Ejercicio propuesto -
Extrae sin cambios del texto sobre el viaje a Granada la parte que comienza con las palabras "Mucho quería ver" y termina con "terminaba de cumplir.".

Fragmento -
■ ■ ■ ■ ■
Mucho quería ver en Granada, y por ello aquel viaje que emprendí al sur con mis
amigos era más que un sueño, aquello que siempre quise hacer pero que veía que
los años pasaban y no terminaba de cumplir.
Todos nos
despertamos muy temprano porque el viaje desde Úbeda a Granada no es corto. Nos
aseamos y vestimos y bajamos a desayunar donde la madre de Ángel que también se
había levantado para despedirnos nos tenía preparado para desayunar. Lo hicimos
con las mismas ganas que la mañana anterior, pero esta vez sin churros porque a
aquellas horas todavía no había ido el abuelo a por ellos; pero había
magdalenas de las monjas de Santa Clara, y con ellas fue suficiente, al menos
para mí. Después de recibir las últimas indicaciones de la madre de Ángel sobre
donde poder dejar el coche no muy alejados de centro, o sobre donde poder comer
bien a buen precio, que a pesar de las horas que eran intentamos memorizar para
luego recordar llegados a Granada (aunque he de decir que sin mucho éxito
porque poco nos acordábamos de lo que nos había dicho la madre de Ángel antes
de salir, cuando llegamos a Granada; es lo que tiene estar en la carrera que
estábamos los seis allí presentes que el cerebro sólo funciona a su máximo
rendimiento durante el periodo lectivo, una vez entra en modo vacaciones sólo
sirve para recordarnos diariamente cuando tenernos hambre, sueño o ganas de ir
al servicio). Una vez cogimos todo lo que necesitábamos para la visita a
Granada, entre ellos las entradas para ver La Alhambra que sacamos con
antelación para evitar colas y esperas innecesarias, y la cámara de fotos que
debía inmortalizar todos los momentos y experiencias que viviéramos por la
hermosa ciudad andaluza, nos despedimos de la madre de Ángel y de su abuelo que
mientras habíamos estado desayunando había bajado también para desearnos buen
viaje.
■ ■ ■ ■ ■
Información extraída -
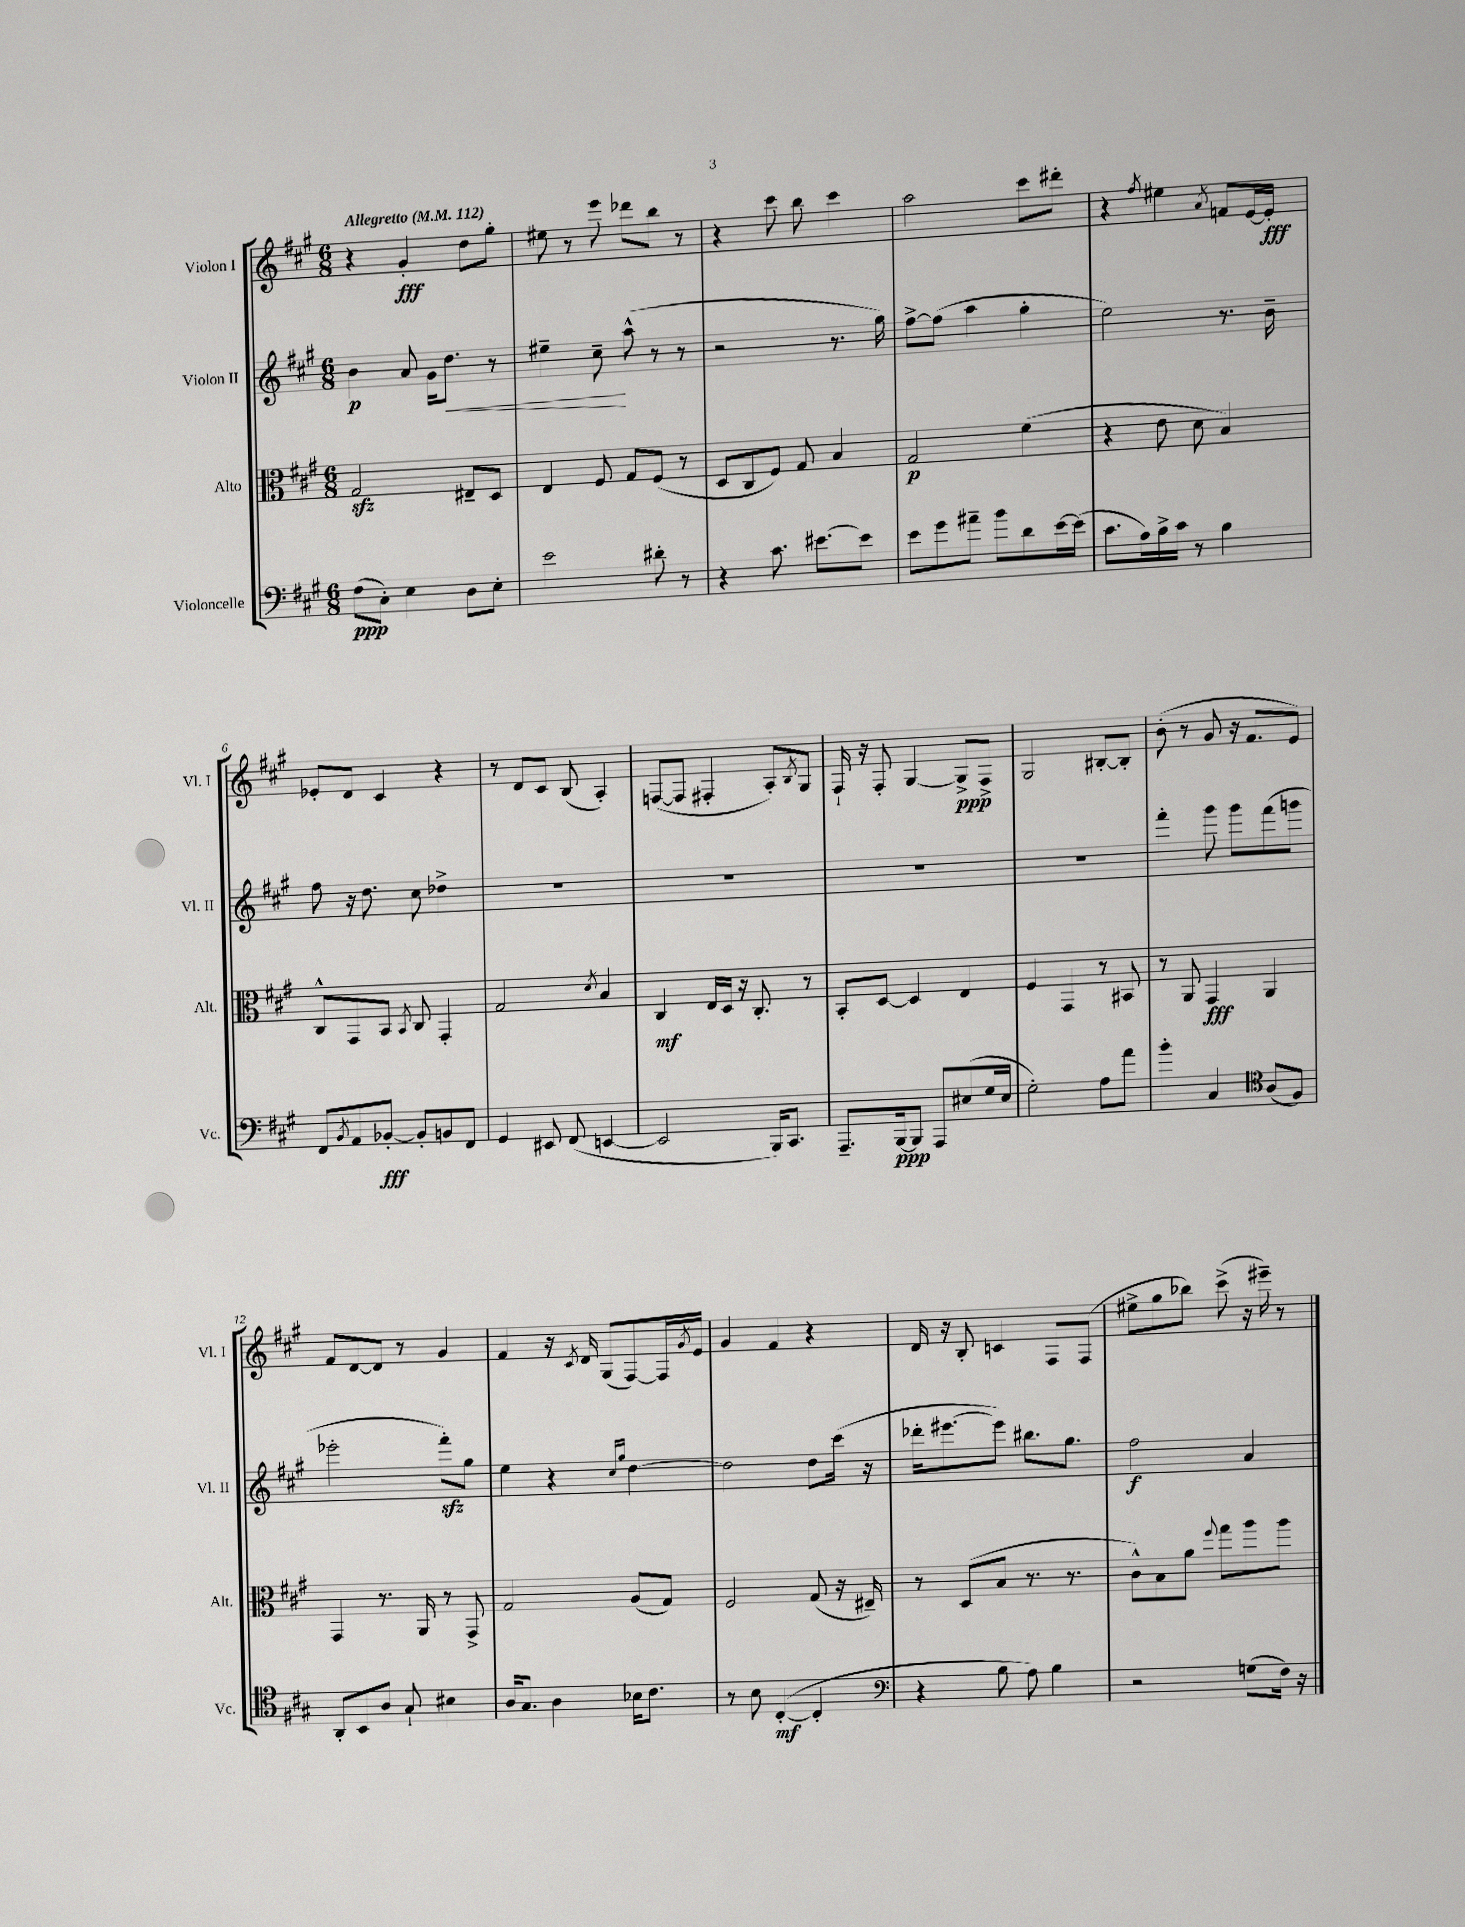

**kern	**kern	**kern	**kern
*staff4	*staff3	*staff2	*staff1
*clefF4	*clefC3	*clefG2	*clefG2
*k[f#c#g#]	*k[f#c#g#]	*k[f#c#g#]	*k[f#c#g#]
*M6/8	*M6/8	*M6/8	*M6/8
*MM112	*MM112	*MM112	*MM112
(8F#	2G#	4b	4r
8C#')	.	.	.
4E	.	8a	4g#'
.	.	16g#	.
.	.	8.dd	.
8D	8E#~	.	8dd
8E'	8D	8r	8gg#'
=	=	=	=
2e	4E	4ee#~	8ee#
.	.	.	8r
.	8F#	8cc#~	8eee
.	8G#	(8aa^^	8ddd-
8d#'	(8F#	8r	8bb
8r	8r	8r	8r
=	=	=	=
4r	8D	2r	4r
.	8C#	.	.
8.c#	8F#)	.	8ccc#
.	8G#	.	8bb
[8.e#	.	.	.
.	4B	8.r	4ccc#
8e#]	.	.	.
.	.	16gg#)	.
=	=	=	=
8e	2G#	[8ff#^	2aa
8g#	.	(8ff#]	.
8a#~	.	4aa	.
8b	.	.	.
8d	(4f#	4gg#'	8ccc#
[16e	.	.	8ddd#'
(16e]	.	.	.
=	=	=	=
8.c#	4r	2ee)	4r
16A)	.	.	.
.	.	.	8qff#
16B^	8e	.	4ee#
16c#	.	.	.
8r	8d	.	.
.	.	.	8qa
4B	4B)	8.r	8f
.	.	.	[16e
.	.	16b~	16e']
=	=	=	=
8FF#	8C#^^	8ff#	8e-'
8qBB	.	.	.
8AA	8GG#	16r	8d
.	.	8.dd	.
[8BB-'	8BB	.	4c#
.	8qBB	.	.
8BB-']	8C#	8cc#	.
8BB	4GG#'	4dd-^	4r
8FF#	.	.	.
=	=	=	=
4GG#	2G#	2.r	8r
.	.	.	8d
8EE#	.	.	8c#
(8FF#	.	.	(8B
.	8qd	.	.
[4EE	4B	.	4A')
=	=	=	=
2EE]	4C#	2.r	([8F
.	.	.	8F]
.	16E	.	4F#'
.	16D	.	.
.	16r	.	.
.	8.C#'	.	.
16BBB)	.	.	8A')
8.CC#	.	.	.
.	.	.	8qB
.	8r	.	8G#
=	=	=	=
8.AAA~	8BB'	2.r	16F#`
.	.	.	16r
.	[8D	.	8F#'
[16BBB	.	.	.
8BBB]	4D]	.	[4G#
8AAA	.	.	.
(8E#	4E	.	8G#^]
16G#	.	.	8F#^
16E#	.	.	.
=	=	=	=
2G#')	4F#	2.r	2G#
.	4GG#	.	.
8A	8r	.	[8B#'
8a	8BB#	.	8B#']
=	=	=	=
4b'	8r	4fff#'	(8b'
.	8AA	.	8r
4C#	4GG#	8ggg#	8g#
.	.	8ggg#	16r
.	.	.	8.f#
*clefC4	*	*	*
(8A	4AA	(8fff#	.
8F#)	.	8ggg	8e)
=	=	=	=
8AA'	4GG#	2eee-'	8f#
8BB	.	.	[8d
8A	8.r	.	8d]
8G#`	.	.	8r
.	16AA	.	.
4B#	8r	8fff#')	4g#
.	8GG#^	8gg#	.
=	=	=	=
16A	2G#	4ee	4f#
8.G#	.	.	.
4A	.	4r	16r
.	.	.	8qc#
.	.	.	16d
.	.	.	(8G#
.	.	16qqcc#	.
.	.	16qqgg#	.
16B-	(8A	[4dd	[8F#)
8.c#	.	.	.
.	8G#)	.	16F#]
.	.	.	8qg#
.	.	.	16e
=	=	=	=
8r	2F#	2dd]	4g#
8B	.	.	.
([4C#'	.	.	4f#
4C#']	(8G#	8dd	4r
.	16r	(16ccc#	.
.	16E#~)	16r	.
=	=	=	=
*clefF4	*	*	*
4r	8r	16ddd-'	16d
.	.	[8.eee#	16r
.	(8D	.	8B'
8B	8B	8eee#])	4c
8A)	8.r	8.bb#	.
4B	.	.	8F#
.	8.r	8.gg#	.
.	.	.	(8F#
=	=	=	=
2r	8c#^^)	2ff#	8ee#^
.	8B	.	8gg#
.	8a	.	8bb-)
.	8qqff#	.	.
.	8gg#	.	(8ccc#^
(8G	8aa	4a	16r
.	.	.	16eee#~)
16F#)	8aa	.	8r
16r	.	.	.
==	==	==	==
*-	*-	*-	*-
■ ■ ■ ■ ■
Respuesta -
Mucho quería ver en Granada, y por ello aquel viaje que emprendí al sur con mis
amigos era más que un sueño, aquello que siempre quise hacer pero que veía que
los años pasaban y no terminaba de cumplir.